I moved on somewhere I wasn't being paid the same - with my years of experience- with the lazy know it alls.

I genuinely believe jobs like this needs life experience!

Victoriaplum1 · 11/09/2023 19:53

Thanks. Sorry, LD is learning disability and SW is support worker.

@supertiredallthetime I'm sorry you're experienced the same. Its a new role, although not planning on staying forever. I absolutely agree any kind of role like this needs the calmness, kindness and life experience. Of course the confidence and arrogance may come into its own when having to discuss situations with medics. Any tips appreciated, I need this role to get my experience back and learn how to deal with these people!

OP posts:
nerdandgeek · 13/09/2023 11:09

Having loved my ten years as a LD support work I left it behind two months ago to work within social care but a different area. Working by myself half at home half on visits with my caseload and working Monday to Friday.
I loved the work but I was tired of low morale within the industry (include myself), I was tired of working with difficult colleagues- some very good some very negative and some arrogant.
It's only now I realise how stressed it made me that combined with low hours.
My advice to you is smile, plough through it but if it's making you unhappy move jobs. It isn't worth it

AnSolas · 13/09/2023 11:22

You can smile and tell her "thank you for the help/ suggestion, I speak to our manager if I need extra work or support" or a variation of that.

Bromptotoo · 13/09/2023 12:05

Do you both report to the same manager?

If so I'd raise it with them, informally at first instance.

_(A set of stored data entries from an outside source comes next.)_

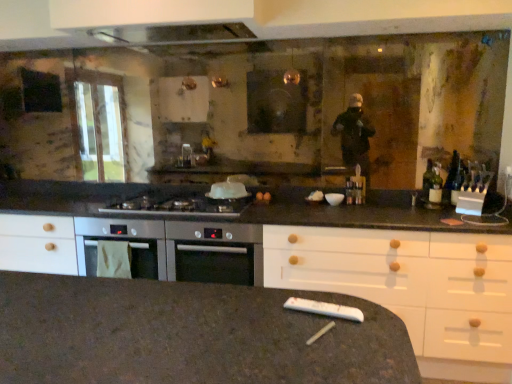
Question: Is satin silver cooktop at center behind white plastic remote control at lower center?

Choices:
 (A) no
 (B) yes

Answer: (B)

Question: Is satin silver cooktop at center oriented away from white plastic remote control at lower center?

Choices:
 (A) yes
 (B) no

Answer: (B)

Question: From a real-world perspective, is satin silver cooktop at center positioned under white plastic remote control at lower center based on gravity?

Choices:
 (A) no
 (B) yes

Answer: (A)

Question: Does satin silver cooktop at center have a lesser width compared to white plastic remote control at lower center?

Choices:
 (A) yes
 (B) no

Answer: (B)

Question: From the image's perspective, does satin silver cooktop at center appear lower than white plastic remote control at lower center?

Choices:
 (A) yes
 (B) no

Answer: (B)

Question: Does satin silver cooktop at center lie in front of white plastic remote control at lower center?

Choices:
 (A) yes
 (B) no

Answer: (B)

Question: From a real-world perspective, is white plastic remote control at lower center on top of satin silver cooktop at center?

Choices:
 (A) no
 (B) yes

Answer: (A)

Question: Is white plastic remote control at lower center touching satin silver cooktop at center?

Choices:
 (A) yes
 (B) no

Answer: (B)

Question: Is white plastic remote control at lower center oriented towards satin silver cooktop at center?

Choices:
 (A) yes
 (B) no

Answer: (B)

Question: Does white plastic remote control at lower center have a lesser height compared to satin silver cooktop at center?

Choices:
 (A) no
 (B) yes

Answer: (B)

Question: From a real-world perspective, is white plastic remote control at lower center located beneath satin silver cooktop at center?

Choices:
 (A) no
 (B) yes

Answer: (B)

Question: Does white plastic remote control at lower center appear on the left side of satin silver cooktop at center?

Choices:
 (A) yes
 (B) no

Answer: (B)

Question: From the image's perspective, relative to satin silver cooktop at center, is white plastic remote control at lower center above or below?

Choices:
 (A) above
 (B) below

Answer: (B)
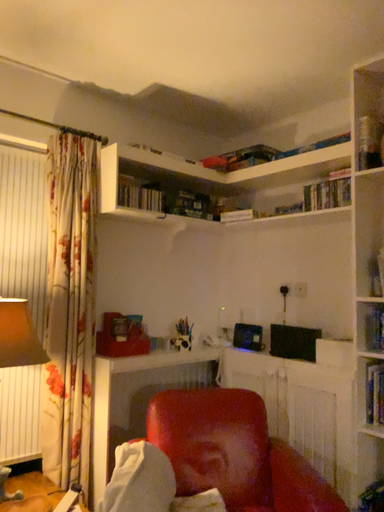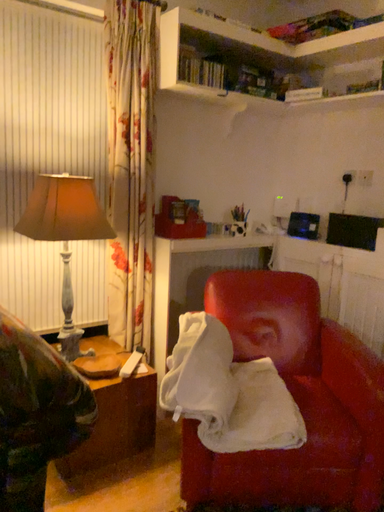
Question: How did the camera likely rotate when shooting the video?

Choices:
 (A) rotated upward
 (B) rotated downward

Answer: (B)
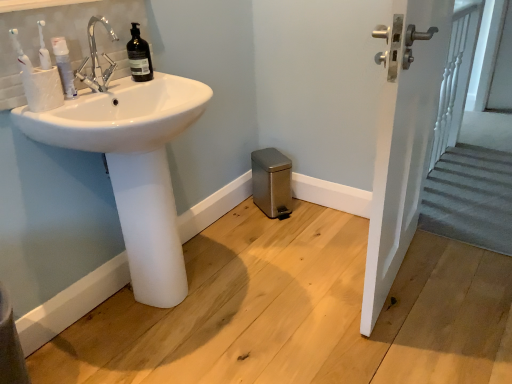
Locate an element on the screen. This screenshot has width=512, height=384. free region under white glossy door handle at upper right (from a real-world perspective) is located at coordinates (398, 271).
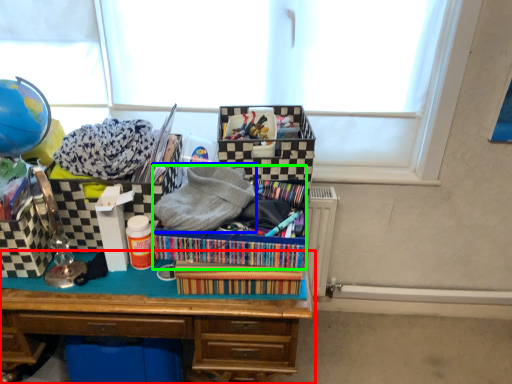
Question: Which object is positioned farthest from desk (highlighted by a red box)? Select from clothing (highlighted by a blue box) and kit (highlighted by a green box).

Choices:
 (A) clothing
 (B) kit

Answer: (A)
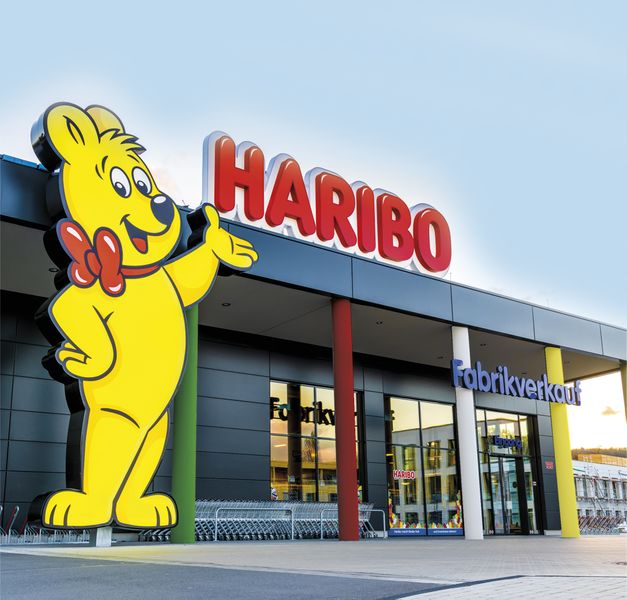
Locate an element on the screen. green pillar is located at coordinates (185, 447).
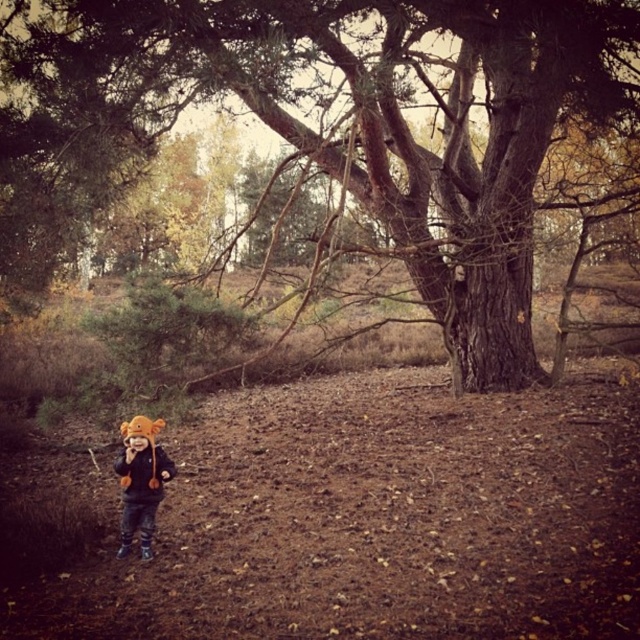
Question: Does brown rough bark tree at center have a larger size compared to brown fuzzy hat at lower left?

Choices:
 (A) no
 (B) yes

Answer: (B)

Question: Where is brown rough bark tree at center located in relation to brown fuzzy hat at lower left in the image?

Choices:
 (A) above
 (B) below

Answer: (A)

Question: Estimate the real-world distances between objects in this image. Which object is closer to the orange fuzzy jacket at lower left?

Choices:
 (A) brown fuzzy hat at lower left
 (B) brown rough bark tree at center

Answer: (A)

Question: Which object is farther from the camera taking this photo?

Choices:
 (A) orange fuzzy jacket at lower left
 (B) brown rough bark tree at center
 (C) brown fuzzy hat at lower left

Answer: (A)

Question: Which point is closer to the camera?

Choices:
 (A) (141, 532)
 (B) (157, 481)

Answer: (A)

Question: Is brown fuzzy hat at lower left closer to camera compared to orange fuzzy jacket at lower left?

Choices:
 (A) no
 (B) yes

Answer: (B)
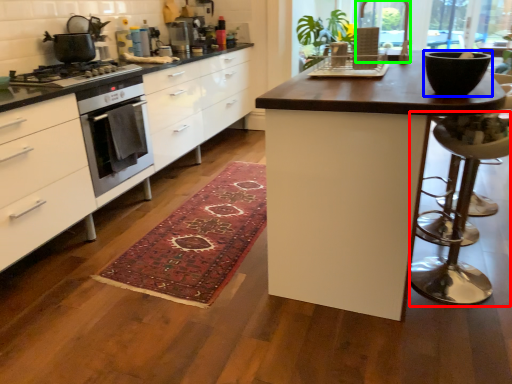
Question: Based on their relative distances, which object is nearer to bar stool (highlighted by a red box)? Choose from bowl (highlighted by a blue box) and window screen (highlighted by a green box).

Choices:
 (A) bowl
 (B) window screen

If she's fresh out of Uni and new to the world of work she may need some 'guidance'. I did at that age...

MrsDanversGlidesAgain · 13/09/2023 12:14

She's 20, fresh out of uni and knows everything. I was the same in my first few years at work. The bigger issue is that your manager doesn't appear to care and won't do anything.

I'd be moving on. Or you could wait for her to trip and fall flat on her face nd learn some humility but that might take a long time.